I'm beginnig to wonder if I have a vaccum leak on the lower somwhere... that would suck..... but even that would be better than not knowing anymore.
 
So, i disconnected the 02's with the car running.... it started to surge at idle, but I took it around the block anyway. NO MORE MISFIRE. So I took it up the big hill by my house and stopmed on it....NO MISFIRE, RAN GREAT! I LOVE PROGRESS! Now, is this showing that my 02 sensors are bad, or is it just running open loop and masking the problem?? This is definately a good step... but, what do you guys think?

THANKS AGAIN GENTLEMEN....:SNSign:

On a side note... I must be retarded because I tried the CBT 3 times, and couldn't get it to go. The test ended, I reved it to about 3k, breifly held it, and let off.... It would just return to idle.
 
I actually cannot remember the time frame you have to initiate a CBT. I just always do it right after the codes are spit.

For no O2's, you're running in FMEM and it will default to a fairly decent tune.

You can try and watch your O2 signals to see how they're doing. They can become very hysteretic before a code is generated.

Good luck.
 
So, if the computer defaults to a good tune, and the car drives well, that should rule out spark delivery or vaccum leak issues.... right? It should also rule out clogged fuel pumps/filters etc. So....is the MAF bad? it is a junkyard part.... its clean and looks ok to me. Not to mention, I swapped the maf off my running 94 and no luck...

The 02s passed the resistance test. 3.4 and 3.6ohms warmed up.... I have some other 02s in my storage on my smog H pipe. Maybe i'll try those on.
 
I have some other 02s in my storage on my smog H pipe. Maybe i'll try those on.

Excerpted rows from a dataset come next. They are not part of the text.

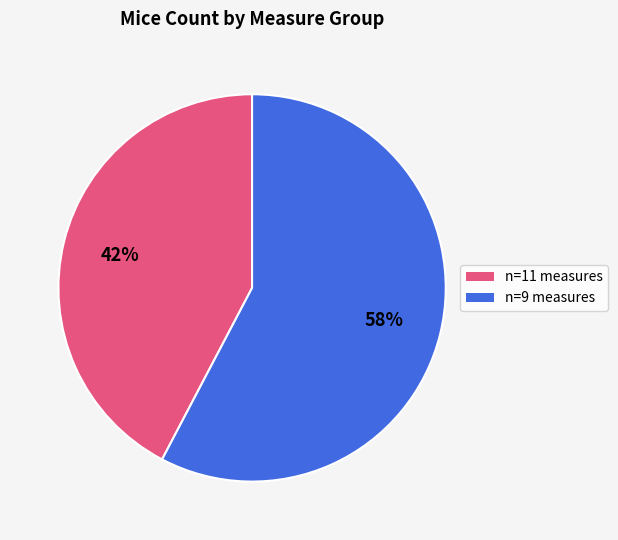

Does any single category account for the majority?

Yes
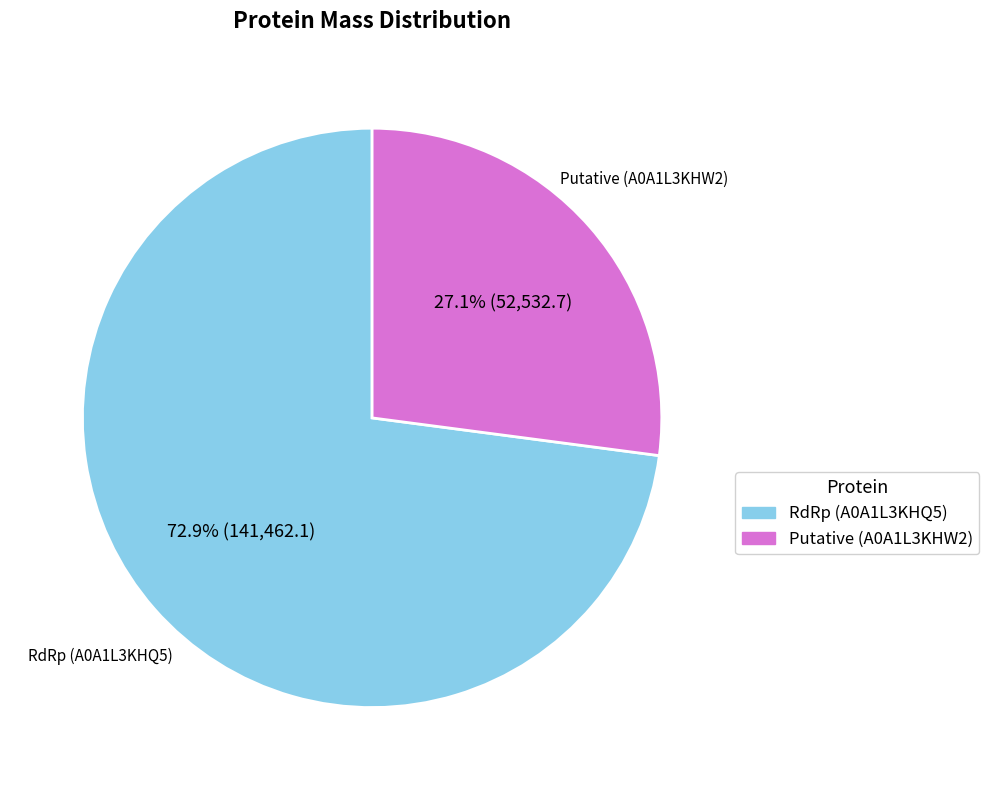

To the nearest percent, what is the difference between the largest and smallest slice percentages?

46%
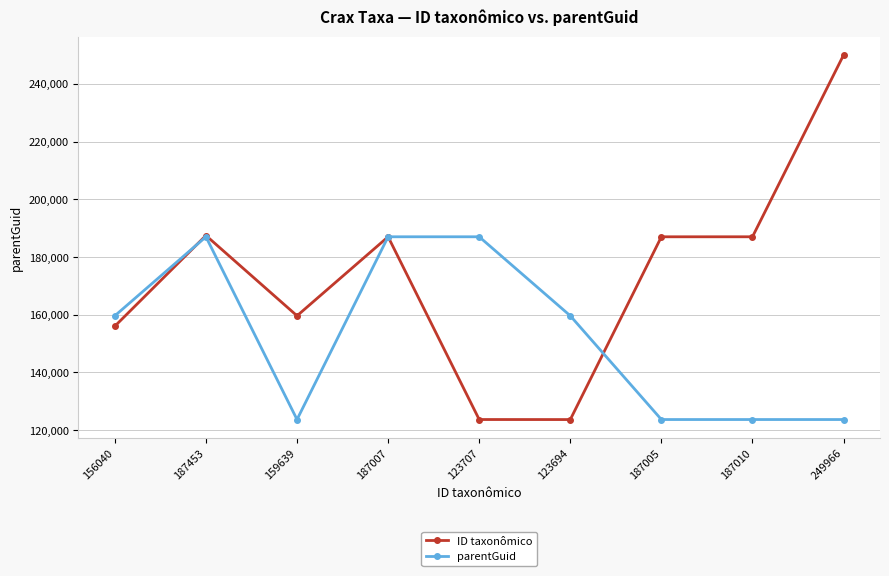

True or false: ID taxonômico has a value of 85457 at 187010.

False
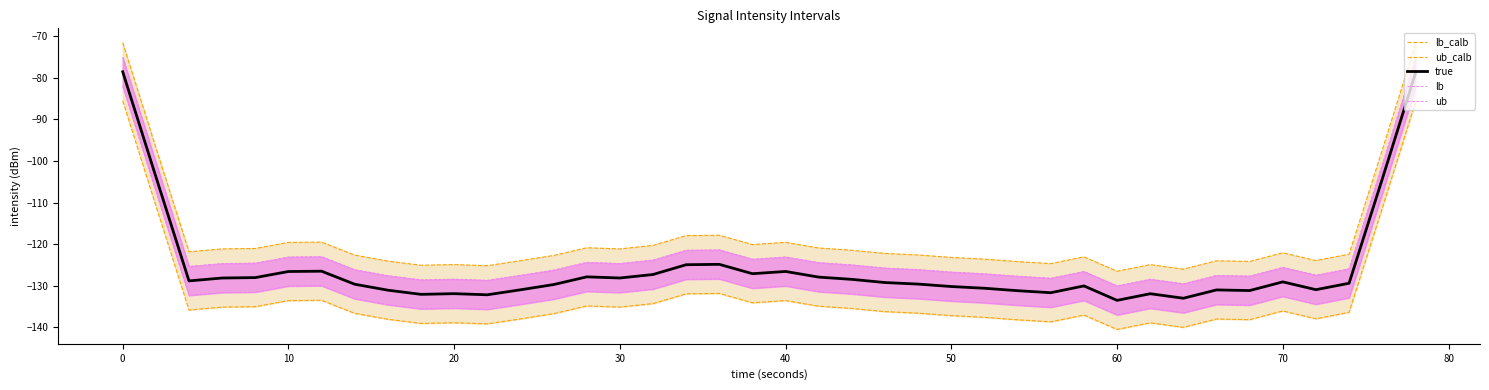

What are all the series names shown in the legend?

lb_calb, ub_calb, lb, ub, true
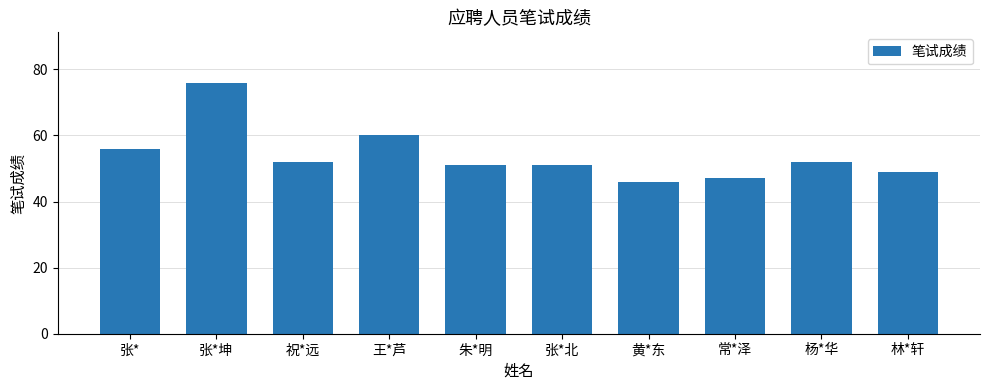

How many data points does each series have?

10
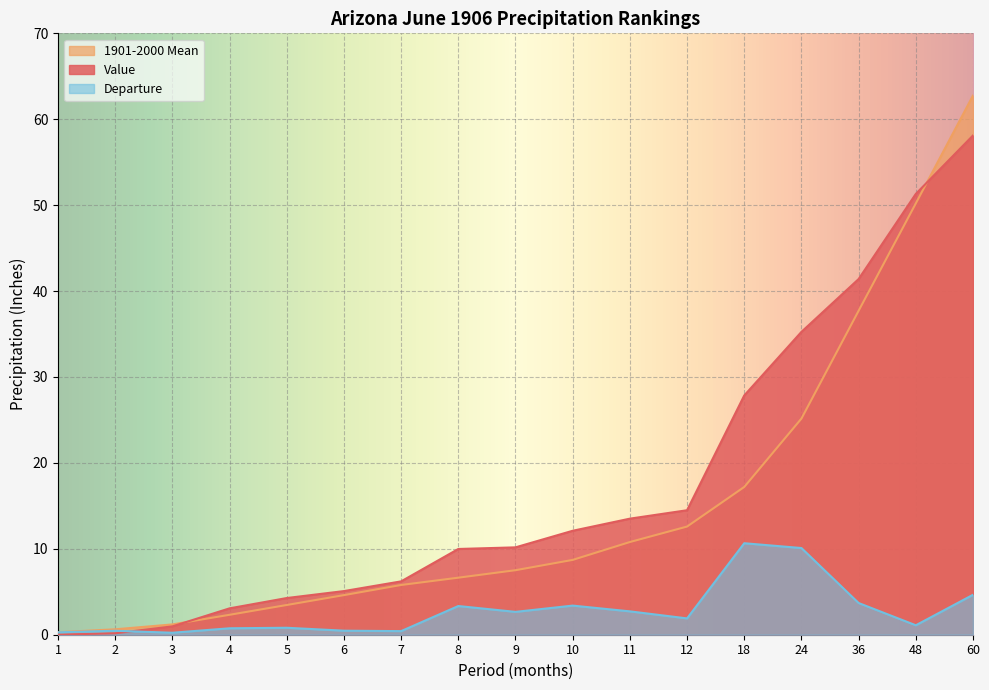

Is it true that 1901-2000 Mean equals 2.4 at 10?

False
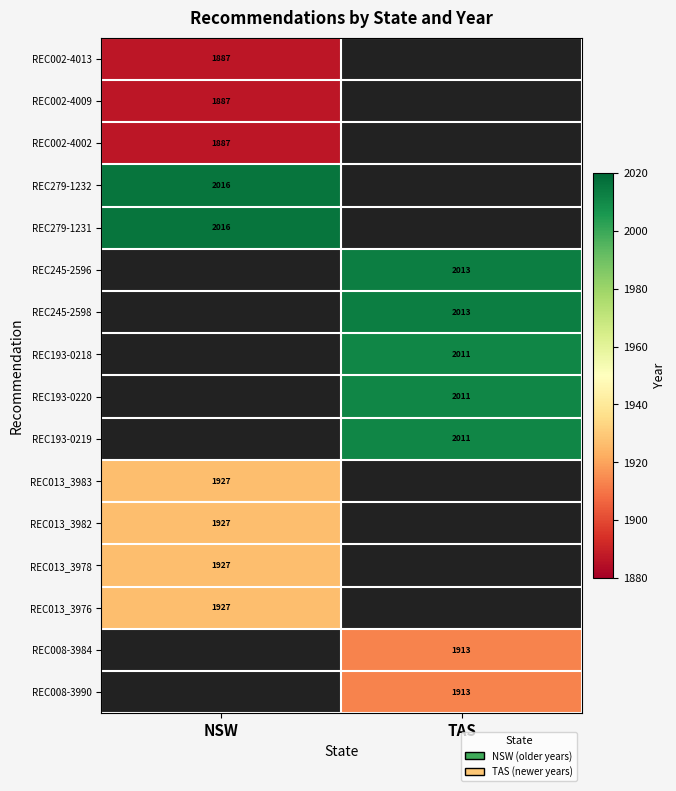

Which has a higher value, NSW or TAS?

TAS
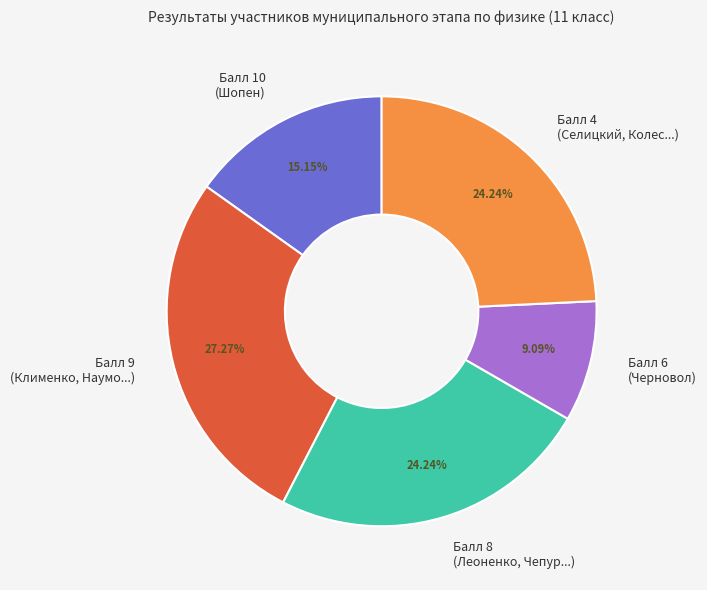

Which has a higher value, Балл 10 (Шопен) or Балл 6 (Черновол)?

Балл 10 (Шопен)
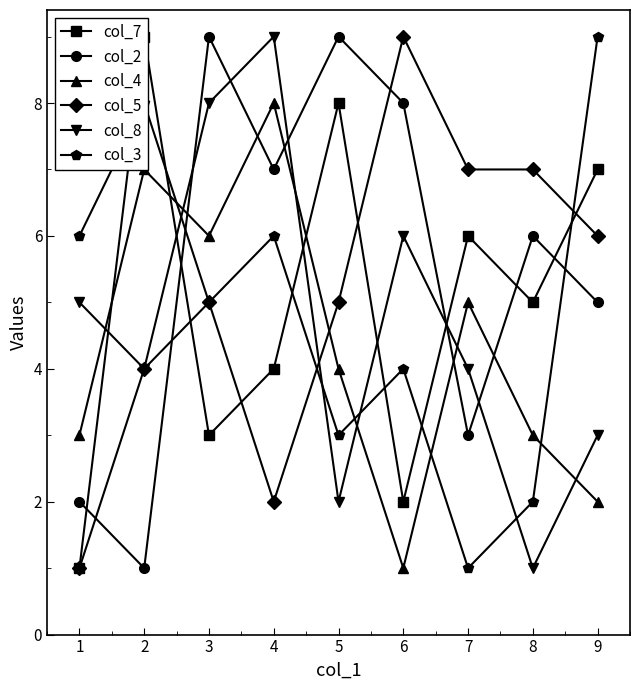

True or false: col_4 has more than 0 interior local peaks.

True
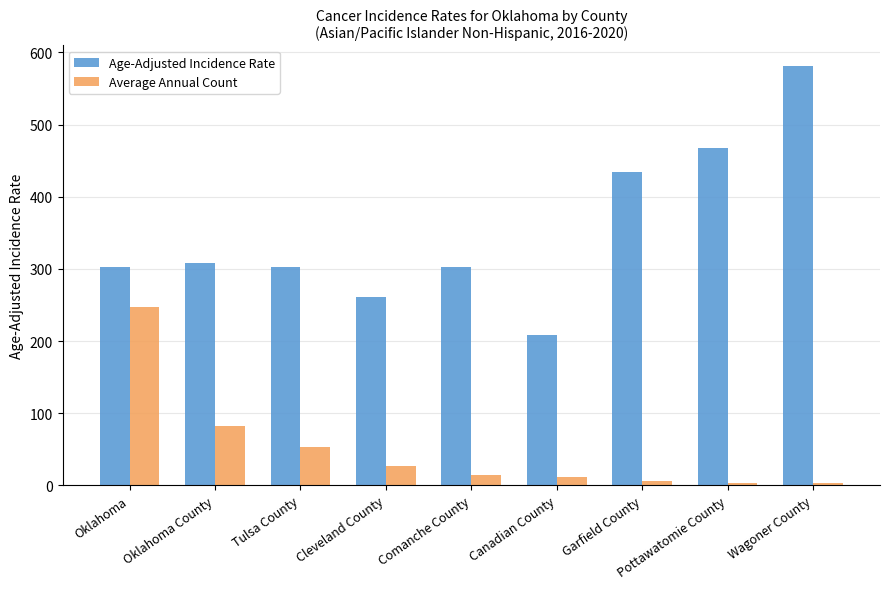

What is the average value of the Average Annual Count series?

49.7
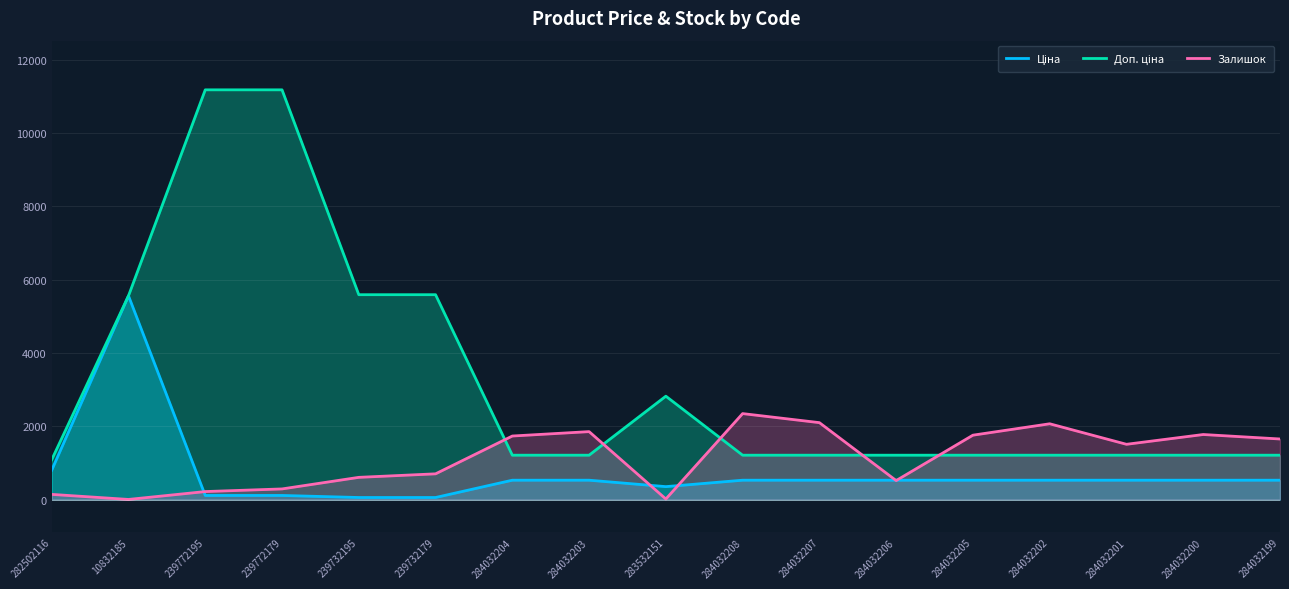

List the labels in order of Ціна value, smallest first.

239732195, 239732179, 239772195, 239772179, 283532151, 284032204, 284032203, 284032208, 284032207, 284032206, 284032205, 284032202, 284032201, 284032200, 284032199, 282502116, 10832185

This would be my next course of action. I didnt say anything before because O2's are pricey and we hate tossing parts at fixes, but when the parts are free, I have not one issue with trying it.
 
Well... I never made it over to get my other 02's... but the misfire is gone....

I reconnected my 02's, and cleared the KAMS. The only other change that I made was re-clocking the MAF, and I barely moved that so....
There is still a miss at ilde, the car drives great, and its not going to be mine anymore... let them fight with the idle.